After being convicted of driving while intoxicated (Vehicle and Traffic Law § 1192[3]), defendant was sentenced on 4 May 2006 to three years of probation. The condition provided in the probation was for a term of 60 days in jail, and a fine. He served the imprisonment term and was thereafter released. On 2 June 2009, he admitted to a violation of probation. During the course of the admission proceeding, the District Court promised the defendant that he would sentence him to an additional 60 days incarceration in addition to the first 60 days he already served because of drunk driving, and terminate him from probation. On 8 June 2009, the sentencing date, the District Court imposed on him the sentence as what promised on June 2. The criminal defense counsel asked the court for the possibility of the Stop DWI facility to which the court issued a commitment sheet dated 8 June 2009 that stated “count 1, 60 days in SCJ in Stop DWI”. On that day, the defendant was first taken to the Suffolk County Jail and then released. He was released because the jail personnel understood his sentence to be simply 60 days, as opposed to an additional 60 days, and credited him with the time applicable to his original 60-day jail term.

After learning of the defendant’s release, the District Court first held an informal hearing with defense counsel and the prosecutor on 11 June 2009, and then held a formal resentencing proceeding in the presence of the defendant on 17 June 2009. It resentenced defendant to “120 days in jail which is an additional 60 days to the 60 days sentence that he already served”. The court imposed the resentence over a protest by the defendant that the resentencing violated CPL 430.10, and over the People’s agreement that the resentencing was improper. The court issued a new commitment sheet dated 17 June 2009 that stated “count 1. 120 days in SCJ with credit for time served”.

Defendant now argued that the resentencing violated (1) CPL 430.10, (2) the prohibition against double jeopardy, and (3) the requirements of due process. And the People agreed that the resentencing was both statutorily and constitutionally infirm.

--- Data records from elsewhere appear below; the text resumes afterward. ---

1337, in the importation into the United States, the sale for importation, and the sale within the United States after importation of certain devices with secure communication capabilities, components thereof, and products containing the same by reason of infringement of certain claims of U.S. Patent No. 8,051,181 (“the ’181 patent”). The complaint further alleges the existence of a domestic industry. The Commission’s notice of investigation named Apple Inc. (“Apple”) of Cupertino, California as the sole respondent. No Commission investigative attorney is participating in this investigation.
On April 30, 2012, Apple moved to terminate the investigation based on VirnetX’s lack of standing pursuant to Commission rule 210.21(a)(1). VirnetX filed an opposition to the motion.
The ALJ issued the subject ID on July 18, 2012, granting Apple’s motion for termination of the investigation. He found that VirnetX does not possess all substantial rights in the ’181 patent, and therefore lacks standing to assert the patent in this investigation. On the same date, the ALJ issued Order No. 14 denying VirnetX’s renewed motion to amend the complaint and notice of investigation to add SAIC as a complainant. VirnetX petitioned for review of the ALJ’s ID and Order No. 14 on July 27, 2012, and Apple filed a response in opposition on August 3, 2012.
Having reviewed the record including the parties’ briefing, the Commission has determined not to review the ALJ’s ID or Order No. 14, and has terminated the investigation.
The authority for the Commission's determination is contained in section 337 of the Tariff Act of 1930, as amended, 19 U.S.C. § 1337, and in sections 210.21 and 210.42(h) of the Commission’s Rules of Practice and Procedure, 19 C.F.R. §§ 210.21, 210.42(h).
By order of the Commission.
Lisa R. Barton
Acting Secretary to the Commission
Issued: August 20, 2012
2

(1) The Court rejected the statutory claim, which is preserved. Criminal Procedure Law section 430.10 (sentence of imprisonment not to be changed after commencement) provides: “Except as otherwise specifically authorized by law, when a court has imposed a sentence of imprisonment and such sentence is in accordance with law, such sentence may not be changed, suspended or interrupted once the term or period of the sentence has commenced.”

Despite the restriction imposed by CPL 430.10, courts retain the inherent power to correct their records. Where the correction relates to mistakes, or errors, which may be termed clerical in their nature, or where it is made in order to conform the record of the case to the truth” In this case, the District Court’s intent was to impose a sentence of an additional 60 days for the violation of probation which was apparent from the face of the records of the violation of probation proceeding and the original sentencing for the violation of probation. Thus, the resentencing for the violation of probation was permissible.

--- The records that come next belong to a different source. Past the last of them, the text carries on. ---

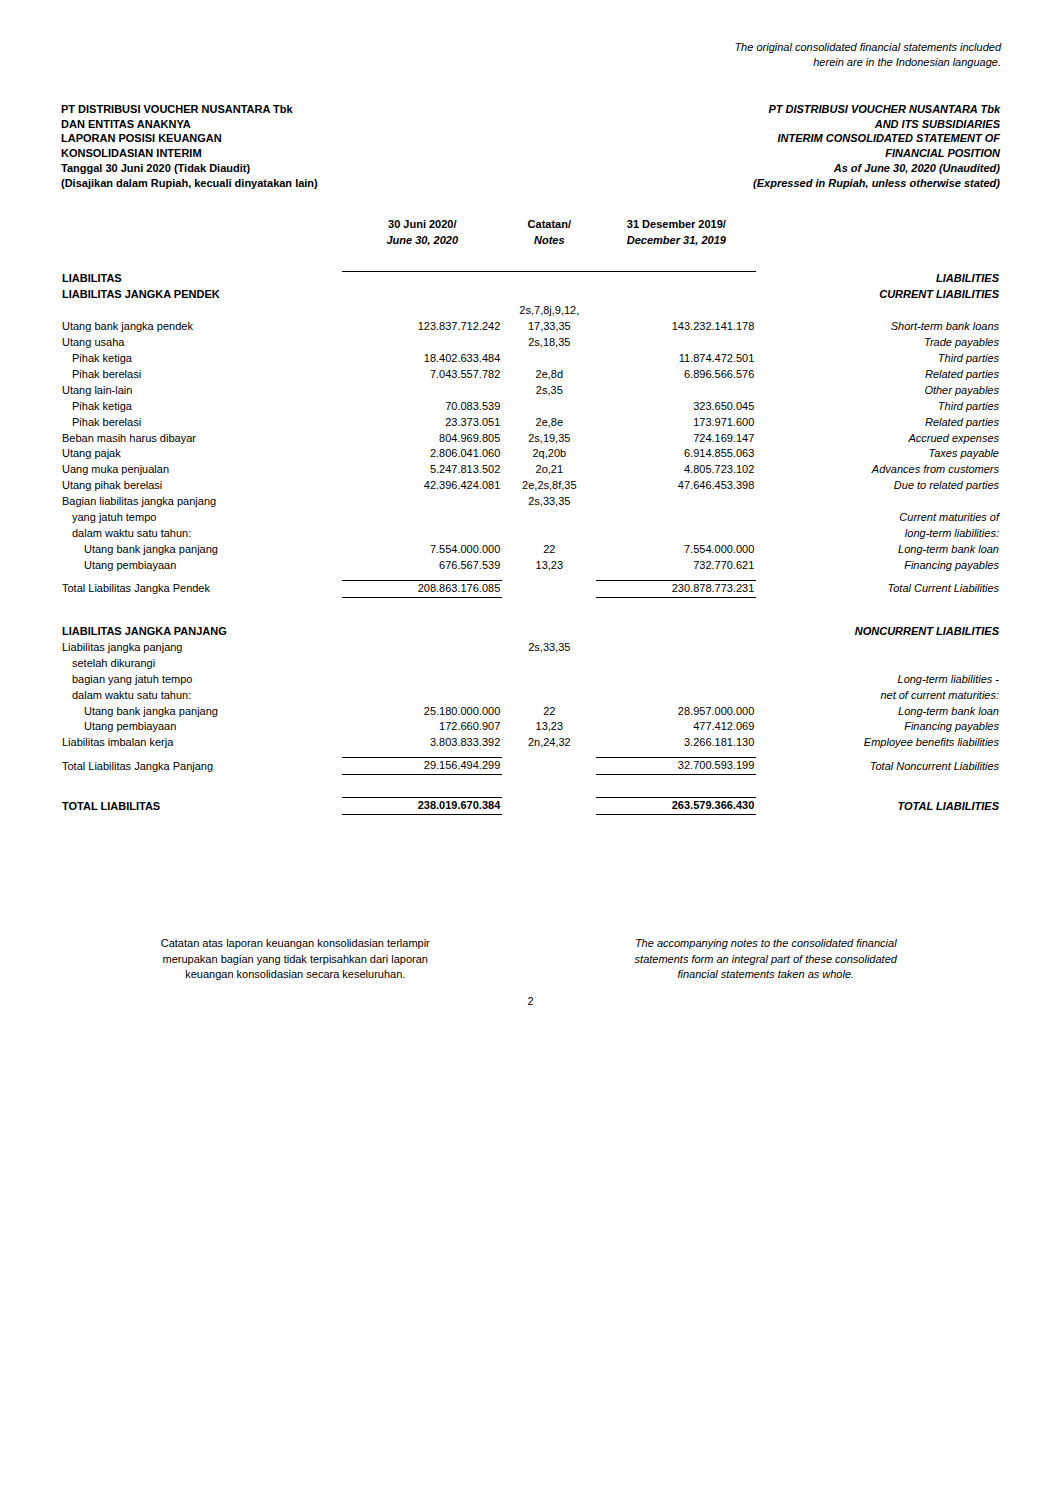The original consolidated financial statements included
herein are in the Indonesian language.
| PT DISTRIBUSI VOUCHER NUSANTARA Tbk DAN ENTITAS ANAKNYA LAPORAN POSISI KEUANGAN KONSOLIDASIAN INTERIM Tanggal 30 Juni 2020 (Tidak Diaudit) (Disajikan dalam Rupiah, kecuali dinyatakan lain) | PT DISTRIBUSI VOUCHER NUSANTARA Tbk AND ITS SUBSIDIARIES INTERIM CONSOLIDATED STATEMENT OF FINANCIAL POSITION As of June 30, 2020 (Unaudited) (Expressed in Rupiah, unless otherwise stated) |
| | 30 Juni 2020/ June 30, 2020 | Catatan/ Notes | 31 Desember 2019/ December 31, 2019 | |
| LIABILITAS | | | | LIABILITIES |
| LIABILITAS JANGKA PENDEK | | | | CURRENT LIABILITIES |
| | | 2s,7,8j,9,12, | | |
| Utang bank jangka pendek | 123.837.712.242 | 17,33,35 | 143.232.141.178 | Short-term bank loans |
| Utang usaha | | 2s,18,35 | | Trade payables |
| Pihak ketiga | 18.402.633.484 | | 11.874.472.501 | Third parties |
| Pihak berelasi | 7.043.557.782 | 2e,8d | 6.896.566.576 | Related parties |
| Utang lain-lain | | 2s,35 | | Other payables |
| Pihak ketiga | 70.083.539 | | 323.650.045 | Third parties |
| Pihak berelasi | 23.373.051 | 2e,8e | 173.971.600 | Related parties |
| Beban masih harus dibayar | 804.969.805 | 2s,19,35 | 724.169.147 | Accrued expenses |
| Utang pajak | 2.806.041.060 | 2q,20b | 6.914.855.063 | Taxes payable |
| Uang muka penjualan | 5.247.813.502 | 2o,21 | 4.805.723.102 | Advances from customers |
| Utang pihak berelasi | 42.396.424.081 | 2e,2s,8f,35 | 47.646.453.398 | Due to related parties |
| Bagian liabilitas jangka panjang | | 2s,33,35 | | |
| yang jatuh tempo | | | | Current maturities of |
| dalam waktu satu tahun: | | | | long-term liabilities: |
| Utang bank jangka panjang | 7.554.000.000 | 22 | 7.554.000.000 | Long-term bank loan |
| Utang pembiayaan | 676.567.539 | 13,23 | 732.770.621 | Financing payables |
| Total Liabilitas Jangka Pendek | 208.863.176.085 | | 230.878.773.231 | Total Current Liabilities |
| LIABILITAS JANGKA PANJANG | | | | NONCURRENT LIABILITIES |
| Liabilitas jangka panjang | | 2s,33,35 | | |
| setelah dikurangi | | | | |
| bagian yang jatuh tempo | | | | Long-term liabilities - |
| dalam waktu satu tahun: | | | | net of current maturities: |
| Utang bank jangka panjang | 25.180.000.000 | 22 | 28.957.000.000 | Long-term bank loan |
| Utang pembiayaan | 172.660.907 | 13,23 | 477.412.069 | Financing payables |
| Liabilitas imbalan kerja | 3.803.833.392 | 2n,24,32 | 3.266.181.130 | Employee benefits liabilities |
| Total Liabilitas Jangka Panjang | 29.156.494.299 | | 32.700.593.199 | Total Noncurrent Liabilities |
| TOTAL LIABILITAS | 238.019.670.384 | | 263.579.366.430 | TOTAL LIABILITIES |
| Catatan atas laporan keuangan konsolidasian terlampir merupakan bagian yang tidak terpisahkan dari laporan keuangan konsolidasian secara keseluruhan. | The accompanying notes to the consolidated financial statements form an integral part of these consolidated financial statements taken as whole. |
2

(2) The Court also rejected the claim of double jeopardy, which does not require preservation. The prohibition against double jeopardy does not create a blanket rule that a court may never correct an error by increasing a defendant’s sentence. As held in US v. DiFrancesco (1980) “a sentence does not have the qualities of constitutional finality that attend an acquittal”. Nevertheless, as the Court of Appeals noted in subsequent Williams case citing DiFrancesco, the prohibition against double jeopardy does not mean that a defendant’s sentence may not be increased “once the criminal defendant has a legitimate expectation in the finality of the sentence”. At issue in Williams and its companion cases was whether the terms of post-release supervision (PRS) could be added to the sentences of defendants who had illegally received determinate sentences lacking the PRS component. Applying the legitimate-expectation-of-finality rule, the Criminal Court held that PRS terms could not be added to the defendants’ sentences “after the defendants had satisfied the original judgments of the respective sentencing courts and been released from incarceration at the termination of their sentences of imprisonment”, and after the People’s time to appeal from the illegal sentences had expired.

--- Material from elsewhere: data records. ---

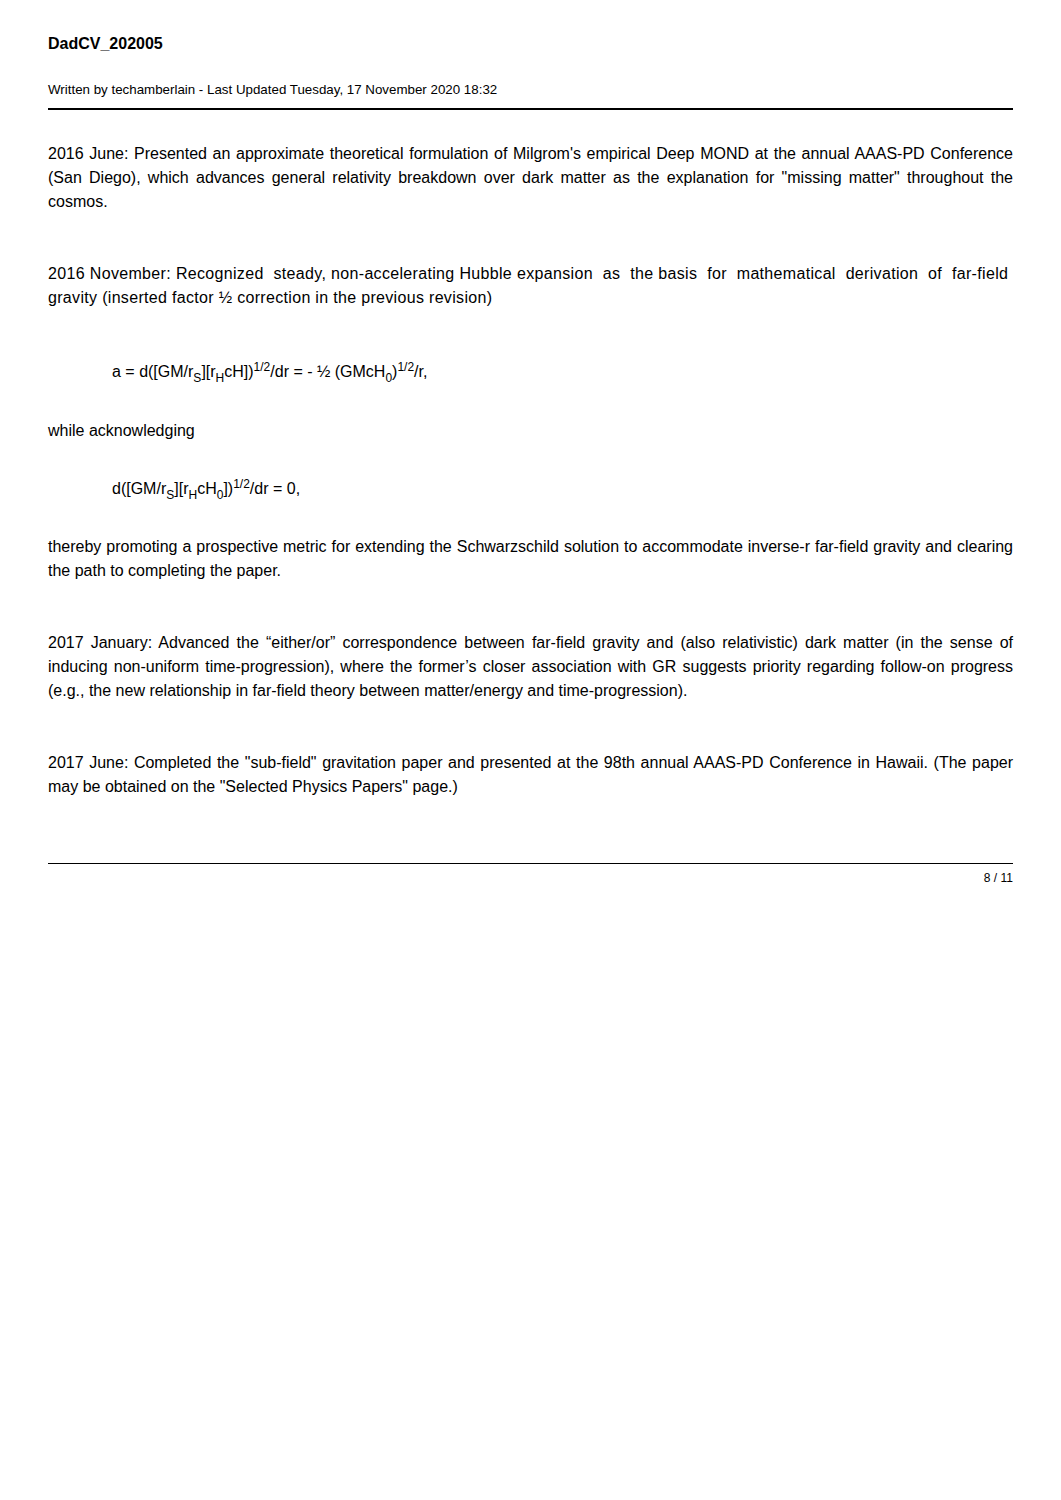DadCV_202005
Written by techamberlain - Last Updated Tuesday, 17 November 2020 18:32
2016 June: Presented an approximate theoretical formulation of Milgrom's empirical Deep MOND at the annual AAAS-PD Conference (San Diego), which advances general relativity breakdown over dark matter as the explanation for "missing matter" throughout the cosmos.
2016 November: Recognized steady, non-accelerating Hubble expansion as the basis for mathematical derivation of far-field gravity (inserted factor ½ correction in the previous revision)
a = d([GM/rS][rHcH])1/2/dr = - ½ (GMcH0)1/2/r,
while acknowledging
d([GM/rS][rHcH0])1/2/dr = 0,
thereby promoting a prospective metric for extending the Schwarzschild solution to accommodate inverse-r far-field gravity and clearing the path to completing the paper.
2017 January: Advanced the “either/or” correspondence between far-field gravity and (also relativistic) dark matter (in the sense of inducing non-uniform time-progression), where the former’s closer association with GR suggests priority regarding follow-on progress (e.g., the new relationship in far-field theory between matter/energy and time-progression).
2017 June: Completed the "sub-field" gravitation paper and presented at the 98th annual AAAS-PD Conference in Hawaii. (The paper may be obtained on the "Selected Physics Papers" page.)
8 / 11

In this case, although the defendant, like the Williams defendants, was not resentenced until after he had been released, there are significant differences between these two cases that, the Court saw a compelling different result in the instant case: (a) in each of the Williams cases, the defendant had “completed his original sentence of imprisonment” in accordance with the only reasonable interpretation of the sentencing court’s actual sentence pronouncement: the sentencing court had pronounced only a sentence of incarceration and had not pronounced a term of PRS. In this case, by contrast, the defendant could not reasonably have understood the court’s sentencing pronouncement to have meant that the court was sentencing him to no additional time; (b) after having duly served the pronounced sentences as reasonably understood by the defendants in Williams they acquired a legitimate expectation of finality.

The same cannot be said of defendant in the instant case; (c) the court’s conclusion was reinforced by the following observation of the Court of Appeals in Williams: “This analysis has no application to a person who, for example, is erroneously released early by DOCS (Department of Correctional Services)”. Although defendant in the instant case was perhaps, strictly speaking, not released because of a mistake on the part of jail personnel, his release stemmed from a communication gap between the District Court and jail personnel; and finally (4) the expiration of the People’s time to appeal from an illegal sentence does not, without more, afford a defendant a legitimate expectation of finality. Analogously, in this case, the inability of the People to challenge the violation of probation sentence as construed by the jail personnel did not, standing alone, afford defendant a legitimate expectation of finality.

(3) The due process claim as the Court determined was not preserved, and declined to discuss in the interest of justice. The Court maintained that if they were we to touch it, they would similarly find that the resentencing in this case did not violate the requirements of due process. It is only in the extreme case can a court properly say that the later upward revision of a sentence, made to correct an earlier mistake, is so unfair that it must be deemed inconsistent with fundamental notions of fairness embodied in the Due Process Clause. In reaching its conclusion, the Court took into consideration the facts, among others, that defendant undoubtedly knew when he was released, that a mistake had been made and that the District Court acted promptly to rectify the misunderstanding.

Finally, the Court noted that defendant was entitled to credit for the time he was at liberty between his release and resentencing. Accordingly, the resentence on the violation of probation was affirmed.